El deseo es, quizás, la parte más primitiva del ser humano. Nos deja a merced de los instintos, nos hace perder la cabeza, nos vuelve animales. El deseo, ustedes lo sabrán, es un calor que nace del pecho y se sube a la garganta y a las mejillas, y casi no nos deja respirar. Nos quedamos boqueando, como un pez fuera del agua. También es un hormigueo que baja hasta las piernas y nos coloca al borde del desmayo, con los ojos entrecerrados, nos obliga a apoyarnos en la pared o en una mesa. El deseo nos mantiene vivos, nos recuerda que no tenemos el control. Y de eso, precisamente, hablamos en En el jardín del ogro, la novela recién traducida de la autora francesa de ascendencia marroquí Leila Slimani, que nos trae la exquisita editorial Cabaret Voltaire –qué buen trabajo hacen- y que nos pone frente a una mujer con una vida en apariencia perfecta que necesita-busca-sufre encuentros sexuales esporádicos, una mujer que es capaz de sacrificarlo todo –su matrimonio, su maternidad, su trabajo- por el placer. O quizás hay algo más bajo esa adicción al placer.
             Leila Slimani ya nos dejó a todos boquiabiertos con Canción dulce, premio Goncourt 2016, el escalofriante relato de una canguro que termina con los niños que cuida y que funciona, de principio a fin, como un retrato demoledor de la sociedad capitalista, de la familia, los afectos y la soledad en la era moderna, de las caóticas prioridades de la clase burguesa. Llega ahora a España su novela anterior, En el jardín del ogro, que aborda, sin complejos y sin pudor, la rendición al sexo de una mujer de mediana edad, guapa, exitosa, pija, con dinero. Está casada con un hombre atento, tiene un hijo encantador, trabaja en un puesto de responsabilidad. Sobre el papel, su vida está satisfecha, debería estarlo. En la realidad, necesita seducir, necesita consumar, necesita sumar nuevas conquistas, cuando más sucias, más depravadas, cuanto más morbosas, mejor. Y es aquí donde la novela queda convertida en paseo por el laberinto de las pasiones bajas, en una radiografía de una mujer dominada por los impulsos sexuales. No sé dónde leí una vez –o si lo leí en algún sitio- que no hay sensación comparable a la de sentirse deseado, a la de ser observado con ojos de lujuria. Y esta certeza puede parecer, grosso modo, el esqueleto de la historia, pero es sólo el barniz. Detrás de la búsqueda obsesiva del sexo hay mucho más y mucho más terrible: la infelicidad consciente, la pérdida absoluta de control, la necesidad de tener algo, de conseguir a alguien, de sentir el poder. Y también están el sexo y el dolor, la bajada a los infiernos, la incursión diaria al jardín del ogro. Y como telón de fondo, fíjense, nos coloca en un debate mucho más antiguo (y a la vez, mucho más moderno): ¿rechazamos el comportamiento de Adéle, la protagonista, sólo porque es mujer? ¿Sentiríamos la misma compasión, el mismo asombro, ante un hombre con esa misma adicción?

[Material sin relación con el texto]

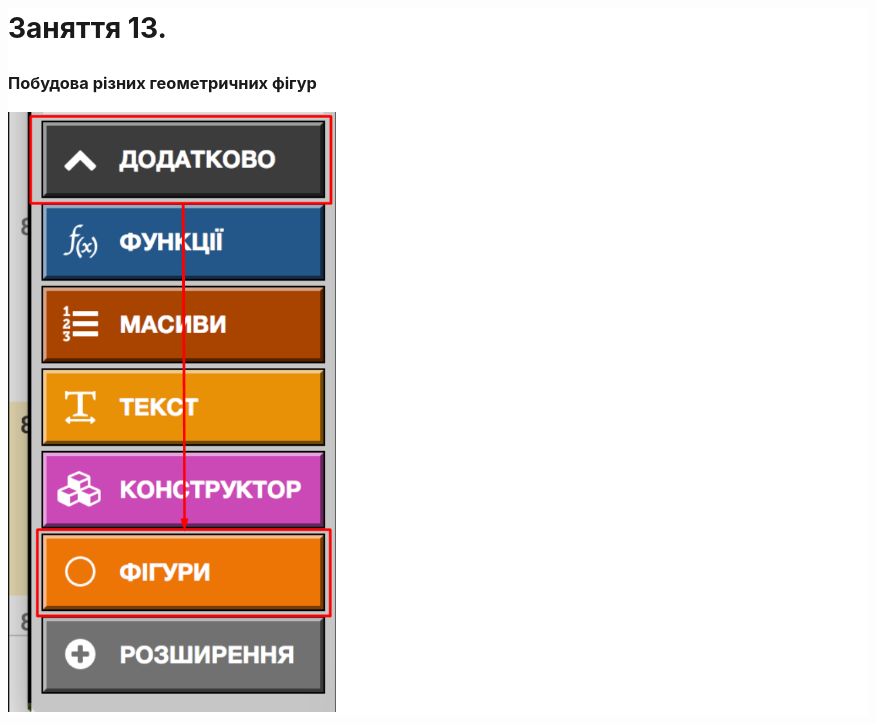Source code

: # Заняття 13.

### Побудова різних геометричних фігур

<img src="./img/lesson13-1.png" height="600">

             Los que me conocen ya lo saben: me rindo a una buena prosa, a la musicalidad de las palabras, a estética de la literatura. Leila Slimani hace gala de un estilo muy peculiar: es conciso, es directo, alguno dirán que casi frío, pero cuidado al milímetro, pulido hasta la última coma. Su forma de escribir es tan potente que no necesita alargarse en exceso ni darle demasiadas vueltas a nada. A veces, la sencillez es el camino más eficaz para contar historia, para que los lectores empaticemos con los tormentos de sus personajes. Slimani lo hace con maestría: sus propuestas se quedan largo tiempo en la memoria y en las conversaciones, con la sensación de seguir ligeramente aturdido. Supongo que ha quedado claro que estamos ante una de mis autores contemporáneas favoritas. Por su originalidad, por su elegancia. Por su valentía.
            Leila Slimani nos abre las puertas del jardín del ogro, nos deja una invitación para que entremos, para que veamos en todo su esplendor la terrible flor de los deseos. Podría ser una flor carnívora o una venenosa, de ésas tan bellas que a uno no le importa si lo deja medio muerto. Y ya les aseguro yo, que acabo de salir de ahí y que aún estoy conmovido, que es una experiencia terriblemente bella, un paseo estimulante por las pasiones humanas, un vistazo al infierno. Y en la pasión está el desenfreno, la esclavitud y, sobre todo, el placer. El sexo como salvación y perdición, como bálsamo y herida. Y sobre todo, como lugar en el mundo.